For Sally, the future of peri-urban hospitality depends on how well publicans manage that dual identity, rooted in local loyalty and buoyed by visitor spend.

“You want to be in an area that has lots of tourists because they come and want to spend on experiences, and if you provide the right offering, it’s great for your business,” she says. “But your day-to-day has to be your locals so we want to do things specifically for them.”

The Macedon Village Hotel’s approach has been to make locals part of the story from day one, involving community groups, schools, and sporting clubs in events and fundraisers, while ensuring the venue itself feels like a local’s pub first and foremost.

“We’ve gone in more local-friendly than we have with any of our other venues,” she says. “Be welcoming, have them involved along the journey, make it great for them, because they’re the ones who’ll spread the word. The tourists will come anyway if you position yourself right.”

Lessons for the Next Wave

As peri-urban regions continue to expand around Victoria, publicans see both opportunity and caution. Above all, Sally says, it’s about people.
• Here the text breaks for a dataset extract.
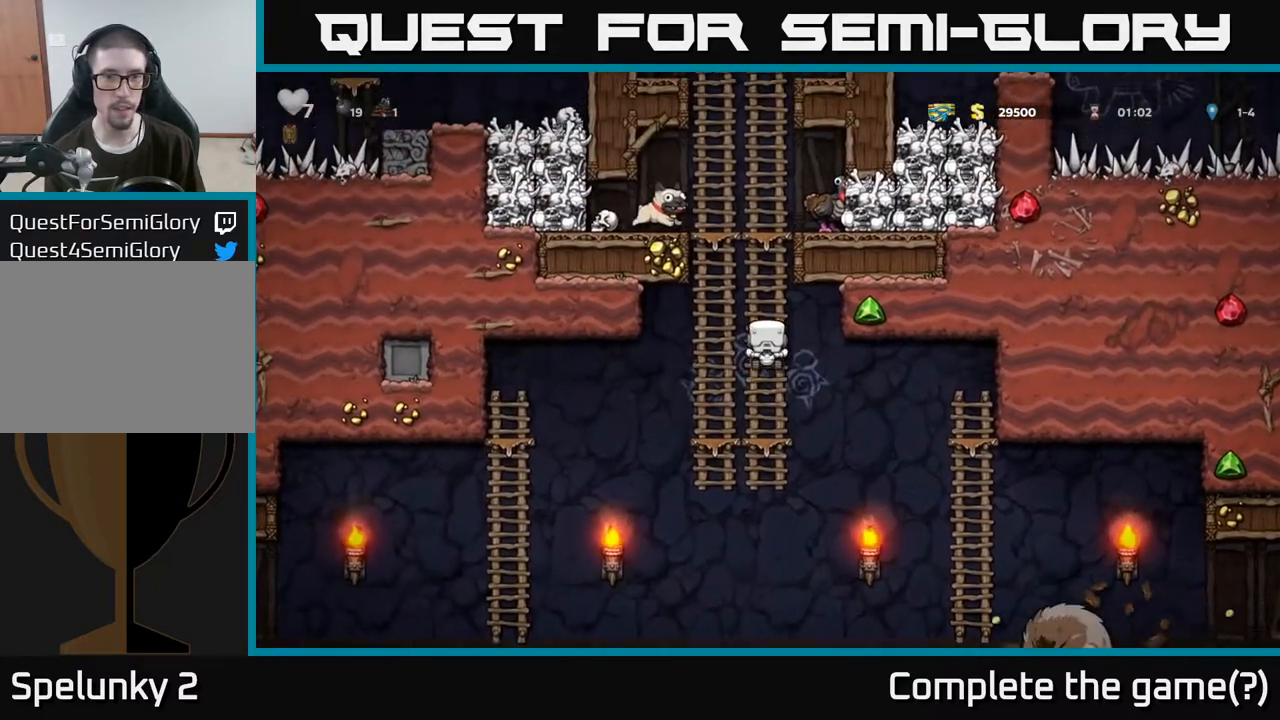
{"buttons": ["A"], "left_stick": "left", "right_stick": "center", "events": [[283, "left_stick", "up-left"], [300, "A", "down"], [400, "left_stick", "left"]]}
“Customers will forgive you if things aren’t quite right but they’ve had great smiles and awesome service,” she says. “So you need your team engaged to provide that. Your team is everything.”

At Macedon Village Hotel, the view might be the first thing that draws you in, but it’s the feeling that keeps you there.

Between city and country, old and new, local and visitor, it’s a living example  of how Victoria’s peri-urban pubs are redefining what “hospitality” means in the modern era.